Exercise details
Starting with the line that contains "Figure 1: Tool", copy out each line through the end of the entries below, exactly as written, and nothing else.

[Dataset entries]
※

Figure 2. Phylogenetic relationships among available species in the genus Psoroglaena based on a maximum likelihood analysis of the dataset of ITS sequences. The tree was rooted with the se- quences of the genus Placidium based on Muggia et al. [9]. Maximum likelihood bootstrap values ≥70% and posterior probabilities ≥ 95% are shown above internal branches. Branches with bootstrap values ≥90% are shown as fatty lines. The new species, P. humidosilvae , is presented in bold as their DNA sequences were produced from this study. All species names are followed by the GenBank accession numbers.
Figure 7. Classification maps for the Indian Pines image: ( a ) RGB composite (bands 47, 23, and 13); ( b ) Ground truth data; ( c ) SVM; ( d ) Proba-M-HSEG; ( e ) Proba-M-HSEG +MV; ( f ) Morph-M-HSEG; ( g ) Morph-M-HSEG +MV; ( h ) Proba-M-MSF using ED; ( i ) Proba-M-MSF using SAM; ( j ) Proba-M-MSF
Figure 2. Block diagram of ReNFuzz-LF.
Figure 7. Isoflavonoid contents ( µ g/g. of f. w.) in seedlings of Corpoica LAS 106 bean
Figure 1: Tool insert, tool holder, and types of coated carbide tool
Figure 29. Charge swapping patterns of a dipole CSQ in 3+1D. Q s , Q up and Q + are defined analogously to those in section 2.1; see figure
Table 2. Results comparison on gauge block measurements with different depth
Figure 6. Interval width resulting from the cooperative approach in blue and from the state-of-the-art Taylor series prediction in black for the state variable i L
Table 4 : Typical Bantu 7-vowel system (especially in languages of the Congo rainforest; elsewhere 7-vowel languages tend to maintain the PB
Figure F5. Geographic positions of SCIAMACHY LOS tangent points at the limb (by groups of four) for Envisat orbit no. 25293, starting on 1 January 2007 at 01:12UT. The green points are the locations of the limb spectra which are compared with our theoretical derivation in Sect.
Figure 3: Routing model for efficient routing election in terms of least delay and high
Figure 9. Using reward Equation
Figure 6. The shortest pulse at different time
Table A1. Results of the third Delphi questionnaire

※

Exercise output
Figure 1: Tool insert, tool holder, and types of coated carbide tool
Figure 29. Charge swapping patterns of a dipole CSQ in 3+1D. Q s , Q up and Q + are defined analogously to those in section 2.1; see figure
Table 2. Results comparison on gauge block measurements with different depth
Figure 6. Interval width resulting from the cooperative approach in blue and from the state-of-the-art Taylor series prediction in black for the state variable i L
Table 4 : Typical Bantu 7-vowel system (especially in languages of the Congo rainforest; elsewhere 7-vowel languages tend to maintain the PB
Figure F5. Geographic positions of SCIAMACHY LOS tangent points at the limb (by groups of four) for Envisat orbit no. 25293, starting on 1 January 2007 at 01:12UT. The green points are the locations of the limb spectra which are compared with our theoretical derivation in Sect.
Figure 3: Routing model for efficient routing election in terms of least delay and high
Figure 9. Using reward Equation
Figure 6. The shortest pulse at different time
Table A1. Results of the third Delphi questionnaire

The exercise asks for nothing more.